March 25, 2021
By Ilyasa Baa
The current administration of President Julius Maada Bio has been showered with praises for what is referred to as inclusive governance, coming from one time politician and Minister of Information, Dr. Julius Spencer.
Speaking to Sierra Leoneans on the 30th anniversary of the start of the eleven years rebel war, Dr. Spencer pointed out that lack of inclusiveness in governance was one of the factors that led to the bloody war, noting that the current administration has done exceptionally well in so far as giving the country a national face is concerned.
He underscored the point that much needs to be done in respect of the implementation of the recommendations of the Justice Cowan constitutional review which the previous government of Ernest Bai Koroma had swept under the carpet even before the conduct of the 2018 election. He said the Peace Commission is supposed to help address issues highlighted in the Lome Pace Accord of 1999.
Minister of Information and Communications, Mohamed Rahman Swarray has made an indefinitive comment that Cabinet will discuss the CRC recommendations to see which one can be implemented for the good of the country. Boastfully, Swarray mentioned the repeal of the Criminal Libel Law, the Free Quality Education and the recent MUNAFA Micro Credit scheme as indications of hard work by this administration and that government cares for its people.
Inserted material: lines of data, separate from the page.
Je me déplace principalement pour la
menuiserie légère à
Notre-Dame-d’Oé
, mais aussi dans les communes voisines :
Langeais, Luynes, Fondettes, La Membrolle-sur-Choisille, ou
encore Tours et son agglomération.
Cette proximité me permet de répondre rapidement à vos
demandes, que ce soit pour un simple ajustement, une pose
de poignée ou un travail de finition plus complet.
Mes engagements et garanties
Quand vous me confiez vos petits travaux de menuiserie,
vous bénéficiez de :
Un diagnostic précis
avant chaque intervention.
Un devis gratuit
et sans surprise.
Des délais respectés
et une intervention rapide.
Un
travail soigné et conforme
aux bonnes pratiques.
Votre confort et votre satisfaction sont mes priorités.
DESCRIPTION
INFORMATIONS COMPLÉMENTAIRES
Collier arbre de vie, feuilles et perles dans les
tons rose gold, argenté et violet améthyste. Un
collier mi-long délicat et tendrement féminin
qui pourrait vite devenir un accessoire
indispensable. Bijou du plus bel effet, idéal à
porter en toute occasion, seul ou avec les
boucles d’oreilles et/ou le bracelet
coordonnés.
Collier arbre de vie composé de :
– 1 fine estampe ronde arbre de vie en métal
He said the government is making frantic efforts in ensuring that the recommendations of both the Lome Peace Accord and Truth and Reconciliation Commission (TRC) are fully implemented.
“All of the problems are not yet solved”, said the Minister, adding that the feminization of poverty would be addressed by the whooping sum of twenty-two million Dollars dished out by the Ministry of Finance to address the issue of women and youths unemployment in the country.
However, wife of the late Ahmed Tejan Kabba, Isatu Jabbie-Kabbah, fondly known as I.J. has said this government has all it takes to make March 23rd (the day the first gun shot was fired in Bomaru) a national holiday in remembrance of the atrocities committed during the war. She expressed the need for the remembrance of the heroes and heroines whose lives were lost to the war.
It could be recalled that before Pa Kabbah declared the end of the war, nineteen years ago, some three thousand weapons were burned in Lungi. The country witnessed the largest ECOMOG contingent with seventeen thousand peace-keepers involved in the war.